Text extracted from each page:
----------
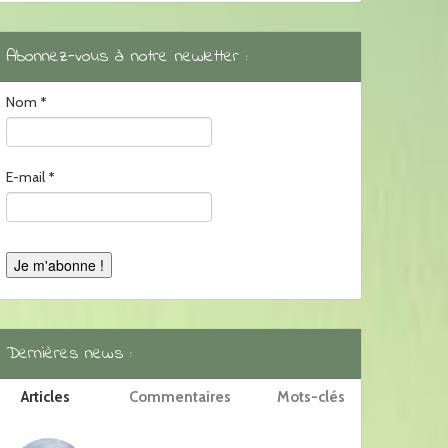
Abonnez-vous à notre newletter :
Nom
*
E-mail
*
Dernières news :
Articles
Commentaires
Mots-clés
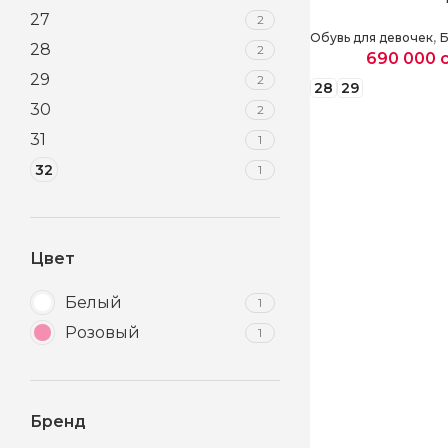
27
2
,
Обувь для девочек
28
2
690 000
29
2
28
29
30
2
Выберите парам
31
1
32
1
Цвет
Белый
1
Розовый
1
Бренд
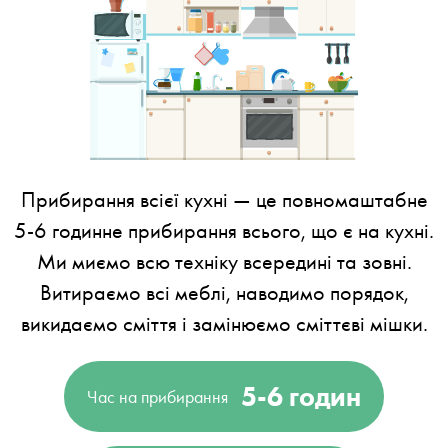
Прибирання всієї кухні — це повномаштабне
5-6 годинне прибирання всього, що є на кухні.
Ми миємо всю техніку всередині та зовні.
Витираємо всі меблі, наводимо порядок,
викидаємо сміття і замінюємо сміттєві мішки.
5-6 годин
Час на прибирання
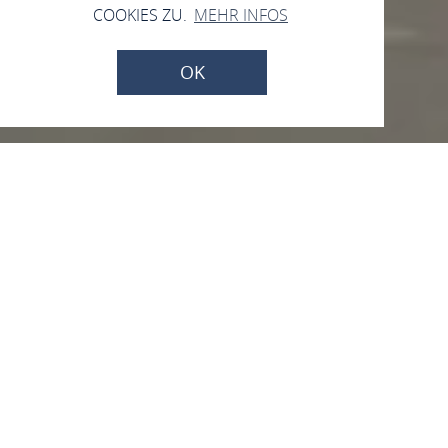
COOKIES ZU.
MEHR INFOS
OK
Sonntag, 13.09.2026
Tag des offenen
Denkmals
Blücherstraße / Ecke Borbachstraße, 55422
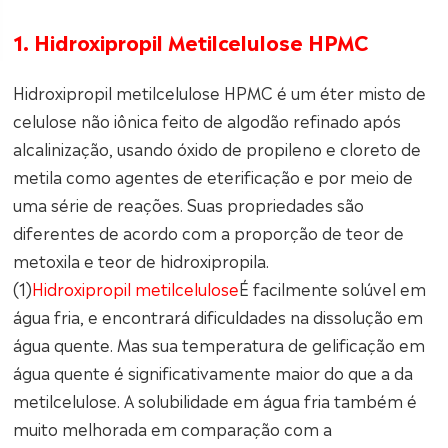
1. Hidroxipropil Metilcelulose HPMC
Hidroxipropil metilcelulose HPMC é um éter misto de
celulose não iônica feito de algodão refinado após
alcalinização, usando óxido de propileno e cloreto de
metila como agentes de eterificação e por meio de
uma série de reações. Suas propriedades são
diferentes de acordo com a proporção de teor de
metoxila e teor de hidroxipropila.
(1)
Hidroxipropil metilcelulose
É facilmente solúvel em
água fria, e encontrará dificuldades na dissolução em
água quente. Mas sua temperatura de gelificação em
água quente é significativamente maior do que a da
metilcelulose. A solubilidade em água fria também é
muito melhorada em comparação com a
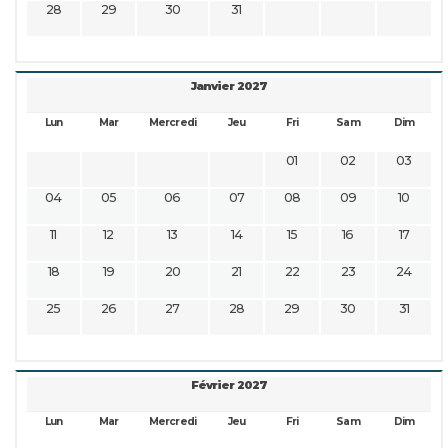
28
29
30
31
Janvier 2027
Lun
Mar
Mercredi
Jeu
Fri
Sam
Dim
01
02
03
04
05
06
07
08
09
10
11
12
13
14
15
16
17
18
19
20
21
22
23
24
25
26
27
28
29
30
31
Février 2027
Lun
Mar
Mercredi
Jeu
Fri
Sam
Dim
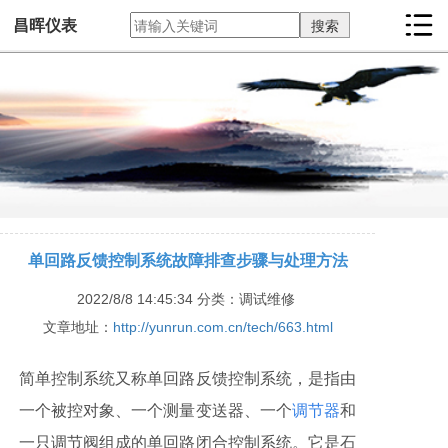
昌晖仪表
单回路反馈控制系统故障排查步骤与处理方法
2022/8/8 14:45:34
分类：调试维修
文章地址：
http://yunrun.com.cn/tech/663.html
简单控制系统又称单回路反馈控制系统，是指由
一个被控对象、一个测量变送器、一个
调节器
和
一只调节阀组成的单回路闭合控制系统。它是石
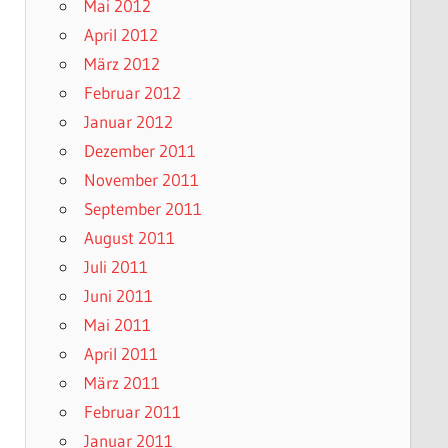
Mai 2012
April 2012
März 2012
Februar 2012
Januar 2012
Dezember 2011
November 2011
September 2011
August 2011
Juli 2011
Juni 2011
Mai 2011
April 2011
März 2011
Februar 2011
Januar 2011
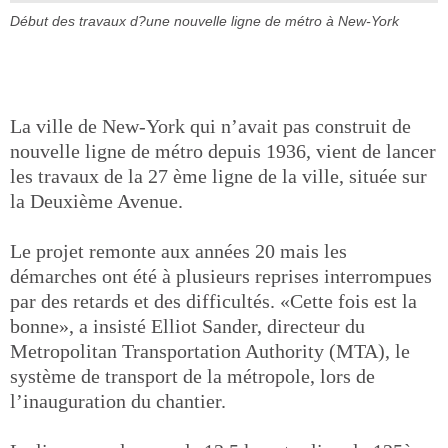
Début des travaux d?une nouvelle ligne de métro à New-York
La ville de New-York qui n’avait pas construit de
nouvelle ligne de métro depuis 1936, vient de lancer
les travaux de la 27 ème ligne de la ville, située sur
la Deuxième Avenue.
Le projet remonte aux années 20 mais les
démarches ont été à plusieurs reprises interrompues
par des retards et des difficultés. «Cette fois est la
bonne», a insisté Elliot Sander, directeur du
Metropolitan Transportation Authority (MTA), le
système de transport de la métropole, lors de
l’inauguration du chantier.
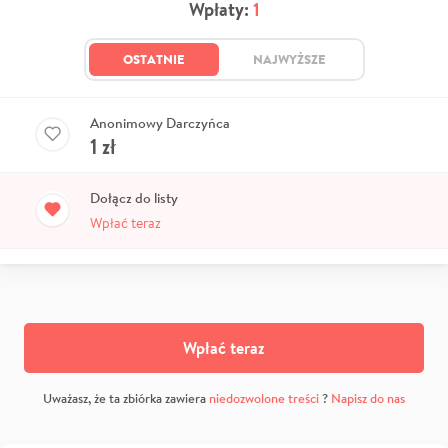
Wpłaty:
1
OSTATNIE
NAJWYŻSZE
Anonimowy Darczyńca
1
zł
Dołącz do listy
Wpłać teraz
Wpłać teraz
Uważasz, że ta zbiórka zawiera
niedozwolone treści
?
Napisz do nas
----------
● **Work to be completed**
Render every line of text from the material above as a Markdown table with the columns Row and Text. Number the lines in the Row column, leave out blank lines, and omit the pictures.

● **Your solution**
| Row | Text |
|---|---|
| 1 | Abonnez-vous à notre newletter : |
| 2 | Nom |
| 3 | * |
| 4 | E-mail |
| 5 | * |
| 6 | Dernières news : |
| 7 | Articles |
| 8 | Commentaires |
| 9 | Mots-clés |
| 10 | 27 |
| 11 | 2 |
| 12 | , |
| 13 | Обувь для девочек |
| 14 | 28 |
| 15 | 2 |
| 16 | 690 000 |
| 17 | 29 |
| 18 | 2 |
| 19 | 28 |
| 20 | 29 |
| 21 | 30 |
| 22 | 2 |
| 23 | Выберите парам |
| 24 | 31 |
| 25 | 1 |
| 26 | 32 |
| 27 | 1 |
| 28 | Цвет |
| 29 | Белый |
| 30 | 1 |
| 31 | Розовый |
| 32 | 1 |
| 33 | Бренд |
| 34 | Прибирання всієї кухні — це повномаштабне |
| 35 | 5-6 годинне прибирання всього, що є на кухні. |
| 36 | Ми миємо всю техніку всередині та зовні. |
| 37 | Витираємо всі меблі, наводимо порядок, |
| 38 | викидаємо сміття і замінюємо сміттєві мішки. |
| 39 | 5-6 годин |
| 40 | Час на прибирання |
| 41 | COOKIES ZU. |
| 42 | MEHR INFOS |
| 43 | OK |
| 44 | Sonntag, 13.09.2026 |
| 45 | Tag des offenen |
| 46 | Denkmals |
| 47 | Blücherstraße / Ecke Borbachstraße, 55422 |
| 48 | 1. Hidroxipropil Metilcelulose HPMC |
| 49 | Hidroxipropil metilcelulose HPMC é um éter misto de |
| 50 | celulose não iônica feito de algodão refinado após |
| 51 | alcalinização, usando óxido de propileno e cloreto de |
| 52 | metila como agentes de eterificação e por meio de |
| 53 | uma série de reações. Suas propriedades são |
| 54 | diferentes de acordo com a proporção de teor de |
| 55 | metoxila e teor de hidroxipropila. |
| 56 | (1) |
| 57 | Hidroxipropil metilcelulose |
| 58 | É facilmente solúvel em |
| 59 | água fria, e encontrará dificuldades na dissolução em |
| 60 | água quente. Mas sua temperatura de gelificação em |
| 61 | água quente é significativamente maior do que a da |
| 62 | metilcelulose. A solubilidade em água fria também é |
| 63 | muito melhorada em comparação com a |
| 64 | 28 |
| 65 | 29 |
| 66 | 30 |
| 67 | 31 |
| 68 | Janvier 2027 |
| 69 | Lun |
| 70 | Mar |
| 71 | Mercredi |
| 72 | Jeu |
| 73 | Fri |
| 74 | Sam |
| 75 | Dim |
| 76 | 01 |
| 77 | 02 |
| 78 | 03 |
| 79 | 04 |
| 80 | 05 |
| 81 | 06 |
| 82 | 07 |
| 83 | 08 |
| 84 | 09 |
| 85 | 10 |
| 86 | 11 |
| 87 | 12 |
| 88 | 13 |
| 89 | 14 |
| 90 | 15 |
| 91 | 16 |
| 92 | 17 |
| 93 | 18 |
| 94 | 19 |
| 95 | 20 |
| 96 | 21 |
| 97 | 22 |
| 98 | 23 |
| 99 | 24 |
| 100 | 25 |
| 101 | 26 |
| 102 | 27 |
| 103 | 28 |
| 104 | 29 |
| 105 | 30 |
| 106 | 31 |
| 107 | Février 2027 |
| 108 | Lun |
| 109 | Mar |
| 110 | Mercredi |
| 111 | Jeu |
| 112 | Fri |
| 113 | Sam |
| 114 | Dim |
| 115 | 昌晖仪表 |
| 116 | 单回路反馈控制系统故障排查步骤与处理方法 |
| 117 | 2022/8/8 14:45:34 |
| 118 | 分类：调试维修 |
| 119 | 文章地址： |
| 120 | http://yunrun.com.cn/tech/663.html |
| 121 | 简单控制系统又称单回路反馈控制系统，是指由 |
| 122 | 一个被控对象、一个测量变送器、一个 |
| 123 | 调节器 |
| 124 | 和 |
| 125 | 一只调节阀组成的单回路闭合控制系统。它是石 |
| 126 | Mai 2012 |
| 127 | April 2012 |
| 128 | März 2012 |
| 129 | Februar 2012 |
| 130 | Januar 2012 |
| 131 | Dezember 2011 |
| 132 | November 2011 |
| 133 | September 2011 |
| 134 | August 2011 |
| 135 | Juli 2011 |
| 136 | Juni 2011 |
| 137 | Mai 2011 |
| 138 | April 2011 |
| 139 | März 2011 |
| 140 | Februar 2011 |
| 141 | Januar 2011 |
| 142 | Début des travaux d?une nouvelle ligne de métro à New-York |
| 143 | La ville de New-York qui n’avait pas construit de |
| 144 | nouvelle ligne de métro depuis 1936, vient de lancer |
| 145 | les travaux de la 27 ème ligne de la ville, située sur |
| 146 | la Deuxième Avenue. |
| 147 | Le projet remonte aux années 20 mais les |
| 148 | démarches ont été à plusieurs reprises interrompues |
| 149 | par des retards et des difficultés. «Cette fois est la |
| 150 | bonne», a insisté Elliot Sander, directeur du |
| 151 | Metropolitan Transportation Authority (MTA), le |
| 152 | système de transport de la métropole, lors de |
| 153 | l’inauguration du chantier. |
| 154 | Wpłaty: |
| 155 | 1 |
| 156 | OSTATNIE |
| 157 | NAJWYŻSZE |
| 158 | Anonimowy Darczyńca |
| 159 | 1 |
| 160 | zł |
| 161 | Dołącz do listy |
| 162 | Wpłać teraz |
| 163 | Wpłać teraz |
| 164 | Uważasz, że ta zbiórka zawiera |
| 165 | niedozwolone treści |
| 166 | ? |
| 167 | Napisz do nas |